Sound different, think different, be different, that’s Datyfray’s mantra, and you can see that reflected all too well in his music. Mixing classic techno sounds with a blend of futuristic and traditional melodies, his two singles, “Vassari” and “Surround Me,” are already pushing the boundaries of what we might expect from a modern artist. His sound combines that iconic late-night club energy with a feeling of intrigue and mystery, and here at nexus radio, we couldn’t be more excited to find out what’s coming next.

“The project,” he says about his latest single, “was started as a more future rave, with a trancey melody and a catchy phrase with vocals, especially in the bridge. So, with Amyss at the end, [we] decided to modify the melody about the central drop to a very, very punchy kick to make something very strong.”

As Datyfray is quick to clarify, Amyss is his “partner in crime”; the two have worked together on “Surround Me.” With 38’000 plays and rising on Spotify, the track is a definite success and a clear sign that collaboration is going well.
Of course, collaboration comes in many forms, and in our genre, sampling is one of the most common forms of collaboration. When asked about his favorite examples of the technique, Datyfray gave us two classic tracks.

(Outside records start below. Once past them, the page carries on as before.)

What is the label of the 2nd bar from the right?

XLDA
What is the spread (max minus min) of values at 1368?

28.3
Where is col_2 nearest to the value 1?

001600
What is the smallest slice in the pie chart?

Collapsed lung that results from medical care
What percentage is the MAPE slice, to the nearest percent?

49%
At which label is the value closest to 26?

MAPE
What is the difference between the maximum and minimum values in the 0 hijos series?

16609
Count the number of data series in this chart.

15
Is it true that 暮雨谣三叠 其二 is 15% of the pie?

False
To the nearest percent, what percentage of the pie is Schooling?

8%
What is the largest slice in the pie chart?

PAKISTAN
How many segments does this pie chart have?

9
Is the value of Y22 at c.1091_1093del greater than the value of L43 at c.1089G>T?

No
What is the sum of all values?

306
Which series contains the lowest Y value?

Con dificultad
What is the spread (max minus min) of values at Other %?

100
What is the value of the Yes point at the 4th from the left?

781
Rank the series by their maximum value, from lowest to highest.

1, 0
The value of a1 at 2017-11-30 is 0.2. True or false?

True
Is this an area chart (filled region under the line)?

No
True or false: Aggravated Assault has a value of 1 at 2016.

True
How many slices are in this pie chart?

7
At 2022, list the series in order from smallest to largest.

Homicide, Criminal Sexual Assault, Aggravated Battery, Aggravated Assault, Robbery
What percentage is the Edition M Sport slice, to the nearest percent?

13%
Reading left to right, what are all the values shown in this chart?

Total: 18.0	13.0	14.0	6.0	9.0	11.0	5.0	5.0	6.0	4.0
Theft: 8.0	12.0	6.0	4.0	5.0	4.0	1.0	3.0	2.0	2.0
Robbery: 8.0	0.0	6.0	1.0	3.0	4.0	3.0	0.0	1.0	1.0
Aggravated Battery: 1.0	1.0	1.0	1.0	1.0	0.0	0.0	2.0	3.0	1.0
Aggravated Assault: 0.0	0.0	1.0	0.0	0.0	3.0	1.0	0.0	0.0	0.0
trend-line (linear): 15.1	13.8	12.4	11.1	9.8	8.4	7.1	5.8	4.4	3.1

“Black Box Right On Time - is a famous song from the ‘90s. It was actually an Italian project […] and a nice example of sampling to create something new and groovy… And another type that I like is not a sample but a creative sample - I’m Blue (Da Ba Dee). If you listen, Maurizio Lobina and Jeffery Jay created the song and used a sample of Jeffery. So, it’s kind of sampling, and I fell in love with something like that.”

Suffice it to say, those are two excellent recommendations, and we’re bound to have them stuck in our heads for the longest time. As for his work, he says he doesn’t rely on sampling too much but that he used to experiment with it to create a new style and that he will probably use it more in the future.